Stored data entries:
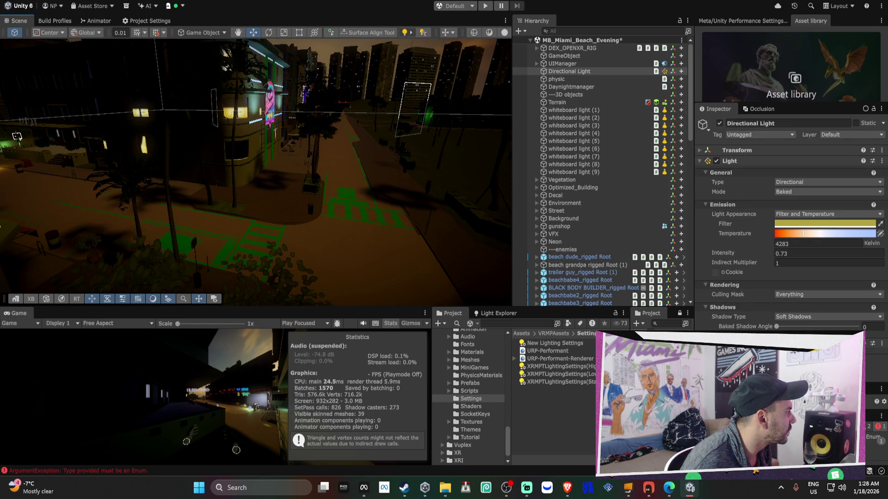
pyautogui.moveTo(422, 192)
pyautogui.mouseDown()
pyautogui.moveTo(248, 142)
pyautogui.moveTo(287, 128)
pyautogui.mouseUp()
pyautogui.moveTo(259, 166)
pyautogui.mouseDown()
pyautogui.moveTo(313, 176)
pyautogui.moveTo(333, 148)
pyautogui.moveTo(305, 128)
pyautogui.moveTo(277, 133)
pyautogui.moveTo(229, 192)
pyautogui.moveTo(252, 155)
pyautogui.moveTo(394, 104)
pyautogui.mouseUp()
pyautogui.press('e')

* **What you have to do**
In the records above, each line with the string "moveTo" should be copied.

* **Response**
pyautogui.moveTo(422, 192)
pyautogui.moveTo(248, 142)
pyautogui.moveTo(287, 128)
pyautogui.moveTo(259, 166)
pyautogui.moveTo(313, 176)
pyautogui.moveTo(333, 148)
pyautogui.moveTo(305, 128)
pyautogui.moveTo(277, 133)
pyautogui.moveTo(229, 192)
pyautogui.moveTo(252, 155)
pyautogui.moveTo(394, 104)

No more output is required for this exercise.